Ekstase muss sein
Venedig, Donnerstag, 14. September 2017, bei Mahlers 4. Sinfonie unter Bruno Walter
Sitze etwas auf der Stuhlkante, da ich in der Frühe den einzigen Flug nach München erreichen muss, weiter von dort dann nach Frankfurt und, was immer unsäglich ist, mit der S-Bahn rüberschippern nach Wiesbaden. Man glaubt es nicht, aber die Hessische Landeshauptstadt ist im Grunde vom Verkehrsnetz abgeschnitten. Nicht mal der ICE hält dort. Grüßen wir also die Provinz.

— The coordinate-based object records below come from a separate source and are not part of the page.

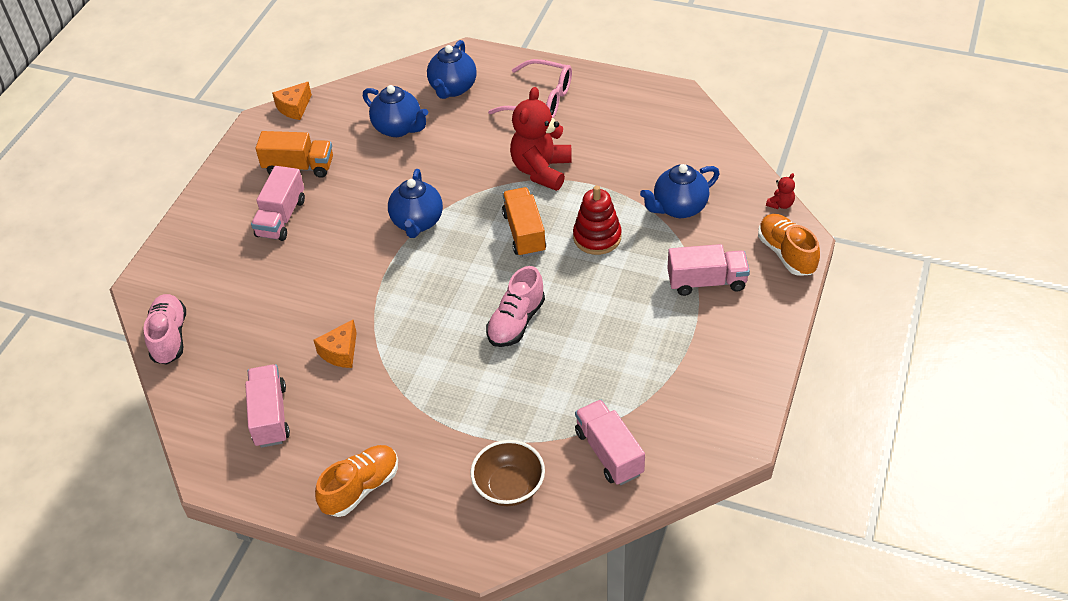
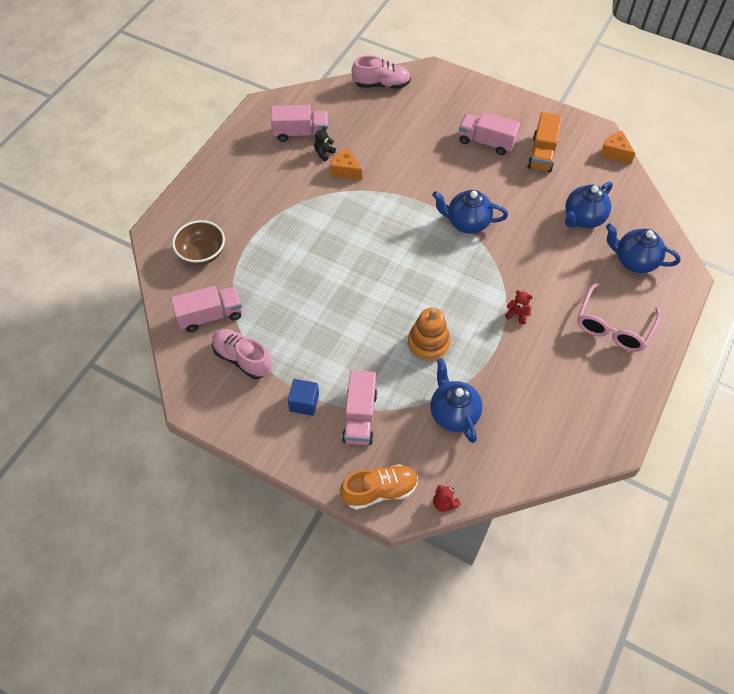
camera: 95 degrees right, 10 degrees up
orange shoe [315,445,398,517] -> none
pink shoe [486,266,545,347] -> pink shoe moved to [212,329,272,379]
orange truck [502,187,546,257] -> none
red teddy bear [510,87,572,191] -> red teddy bear [505,290,533,325], size x0.42
red stacking toy [573,186,622,255] -> orange stacking toy [408,308,450,361]
none -> blue cube [288,379,319,416]
none -> black teddy bear [314,126,336,161]

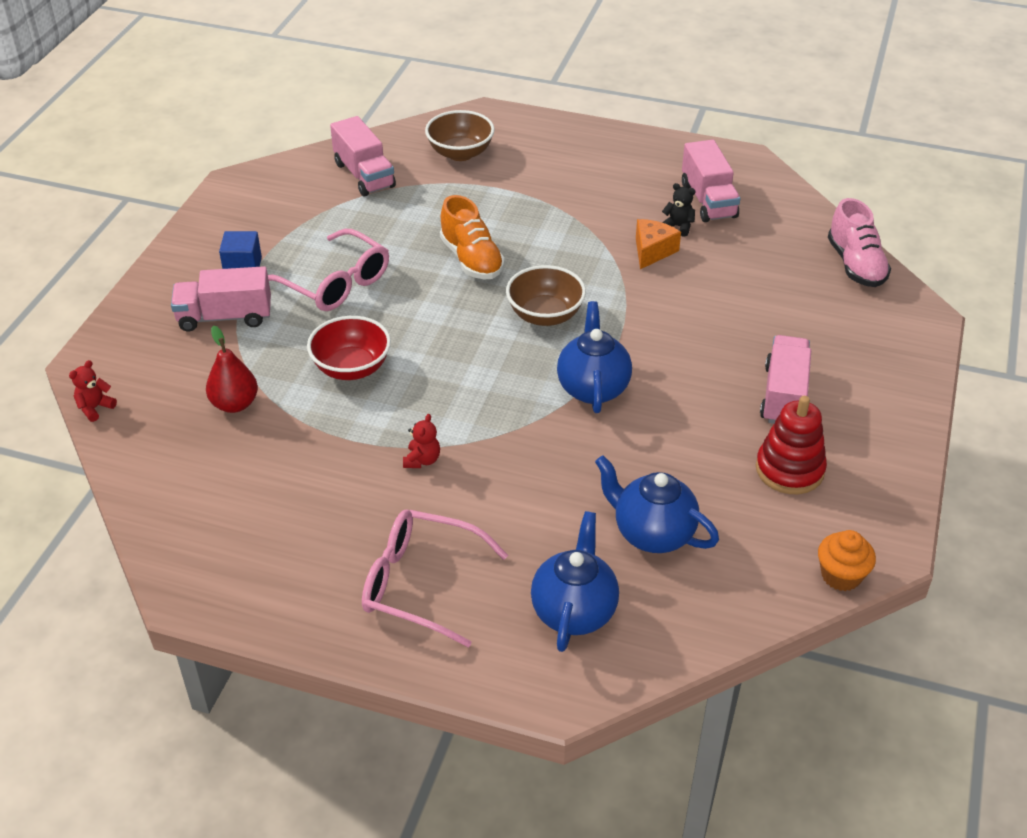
camera: 80 degrees right, 15 degrees down
pink shoe [212,329,272,379] -> none
orange shoe [340,464,418,510] -> orange shoe moved to [440,195,505,279]
orange stacking toy [408,308,450,361] -> red bowl [307,316,391,380]
blue teapot [430,358,483,443] -> red pear [206,326,258,413]
orange truck [527,112,562,172] -> red stacking toy [756,396,827,494]
orange cheese [600,131,636,164] -> orange cupcake [818,530,876,591]
none -> pink glasses [268,229,389,311]
none -> brown bowl [506,265,586,326]

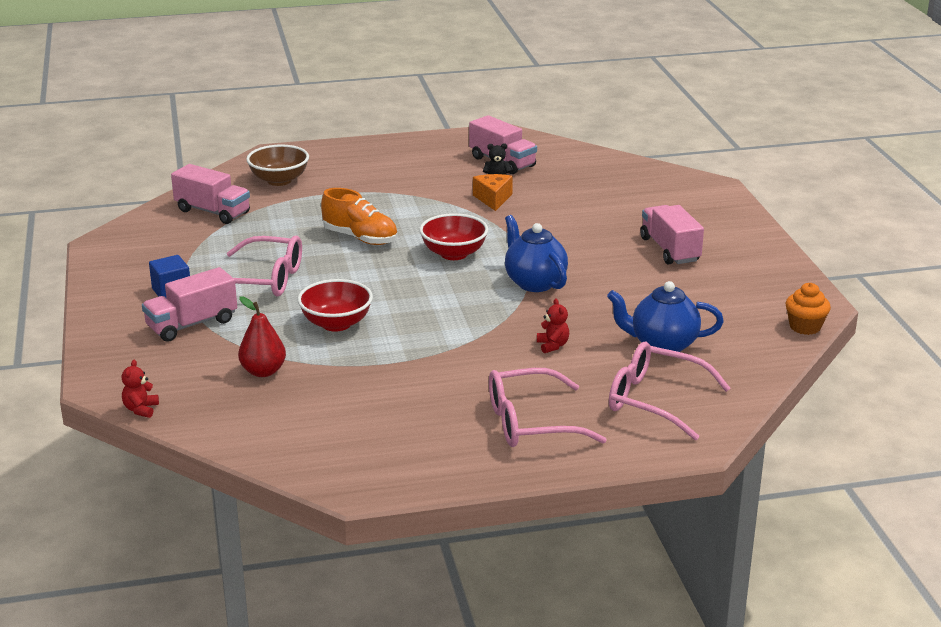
camera: 30 degrees left, 15 degrees down
red teddy bear [403,414,440,468] -> red teddy bear moved to [537,298,569,353]
brown bowl [506,265,586,326] -> red bowl [419,213,488,260]
blue teapot [531,511,619,652] -> pink glasses [609,342,730,440]
red stacking toy [756,396,827,494] -> none
pink shoe [828,198,891,287] -> none

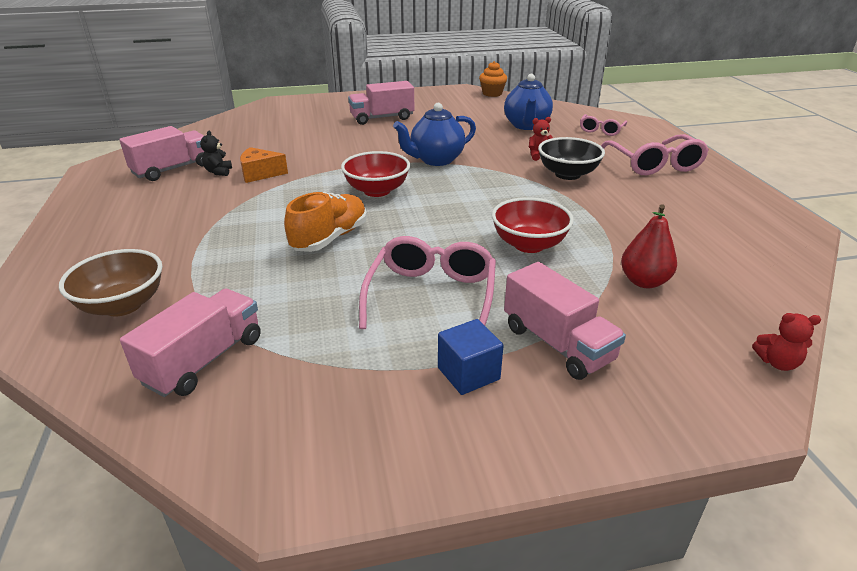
camera: 90 degrees left, 5 degrees up
pink glasses [609,342,730,440] -> pink glasses [580,114,627,136], size x0.57
none -> black bowl [538,137,605,180]

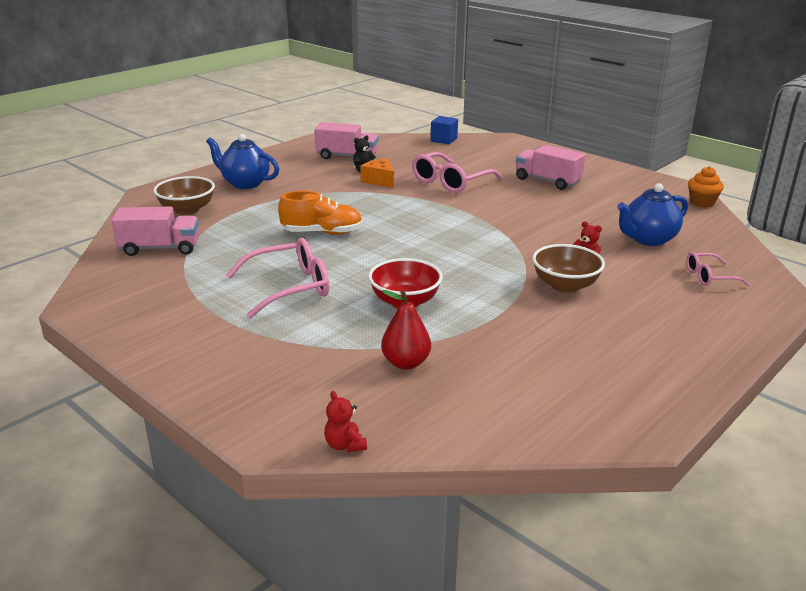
camera: 55 degrees right, 5 degrees down
red bowl [341,151,410,197] -> none
blue teapot [393,103,476,166] -> blue teapot moved to [206,134,279,189]
blue cube [438,319,504,395] -> blue cube moved to [431,116,458,144]
pink truck [504,262,626,380] -> none
black bowl [538,137,605,180] -> brown bowl [532,244,605,293]
pink glasses [601,134,709,175] -> pink glasses moved to [412,152,502,193]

Ich tue das nur, weil ich mich am Mittwoch kurzfristig entschieden habe, eine Opern-Uraufführung in Wiesbaden anzuhören. Volker Milch, der Musikredakteur, schrieb darüber eine kluge Vorankündigung, die ich im Netz las. Nun also diese Reise gegen die Orkan-Tiefs aus dem Süden herauf, um am Samstag „Schönerland“, die erste große Choroper des jungen Komponisten Søren Nils Eichberg zu hören. Volker Milch überschrieb seine Vorankündigung zitathaft mit der Forderung „Es muss eine Ekstase sein“. Ich will hoffen, dass das auch auf die Musik und nicht nur auf den Schaffensprozess zutrifft. Der Zuhörer hat meist nichts davon, wenn der Komponist sich an sich selbst ekstasiert hat. Schaue wir also mal.

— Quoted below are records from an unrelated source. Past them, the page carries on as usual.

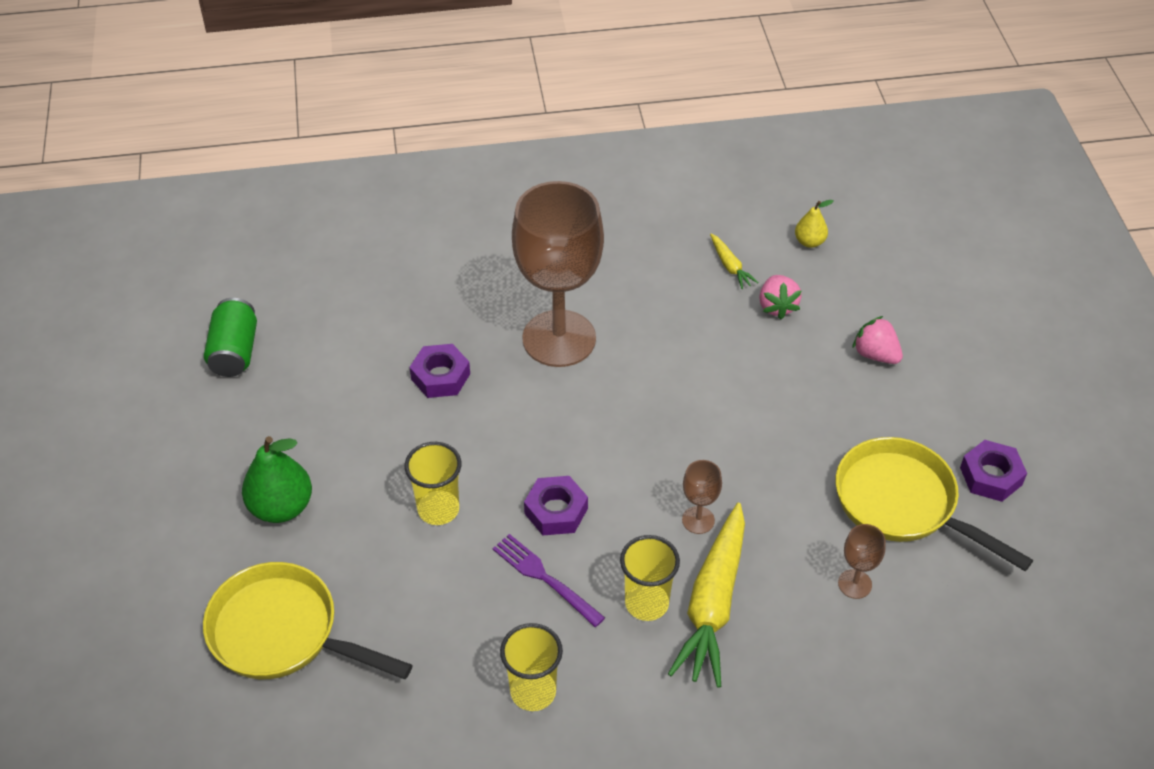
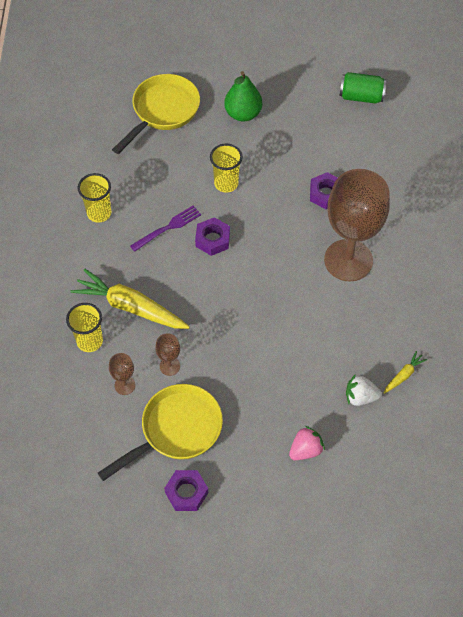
camera: 100 degrees right, 10 degrees up
yellow cup [620,535,680,621] -> yellow cup moved to [66,303,103,352]
brown goblet [682,460,722,534] -> brown goblet moved to [155,333,180,376]
yellow carrot [710,234,759,289] -> yellow carrot turned 150 degrees clockwise [384,351,427,394]
pink strawberry [759,275,802,319] -> white strawberry [346,374,382,406]
yellow pear [795,200,833,248] -> none

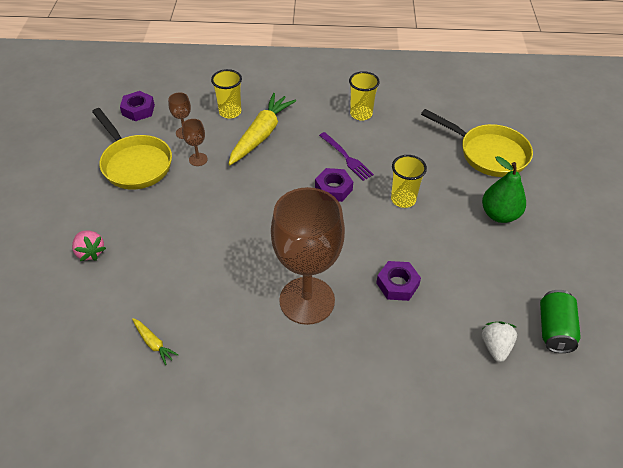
camera: 90 degrees right, 10 degrees down
purple nut [164,470,208,511] -> purple nut moved to [120,91,155,121]
white strawberry [346,374,382,406] -> white strawberry moved to [482,322,517,362]

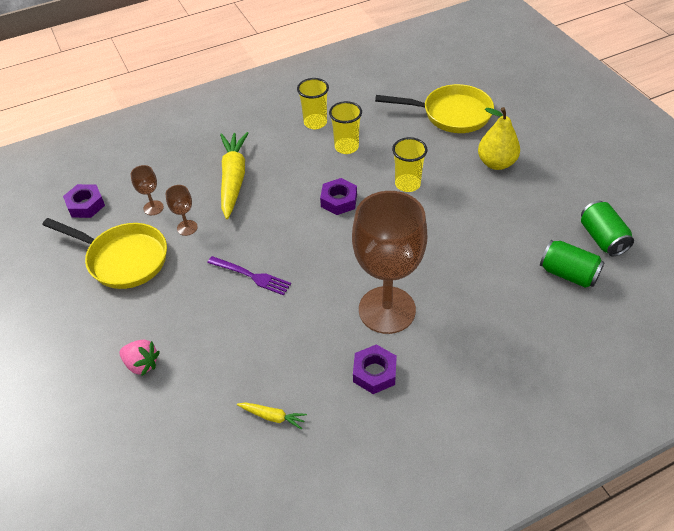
camera: 25 degrees left, 0 degrees up
yellow cup [211,69,242,119] -> yellow cup moved to [329,101,362,154]
purple fork [319,132,374,181] -> purple fork moved to [207,256,291,295]
purple nut [376,261,421,301] -> purple nut moved to [353,344,397,394]
green pear [482,156,526,223] -> yellow pear [478,107,520,170]
white strawberry [482,322,517,362] -> green can [540,240,605,288]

Natürlich geht es um die Flüchtlings-Problematik. Das ist so notwendig wie banal. Allein das Probenbild der Vorankündingung spricht dafür, dass hier vielleicht aus Gründen der Aktualität an den Gründen, die eine Oper legitimieren können, vorbeikomponiert worden sein könnte. Aber das will ich nicht präjudizieren. Ich will es abwarten. Es kann – analog zum Highlander – nur einen geben, der von dieser Oper zu überzeugen vermag. Das ist der Komponist und seine Musik selbst. Darauf warte ich gern.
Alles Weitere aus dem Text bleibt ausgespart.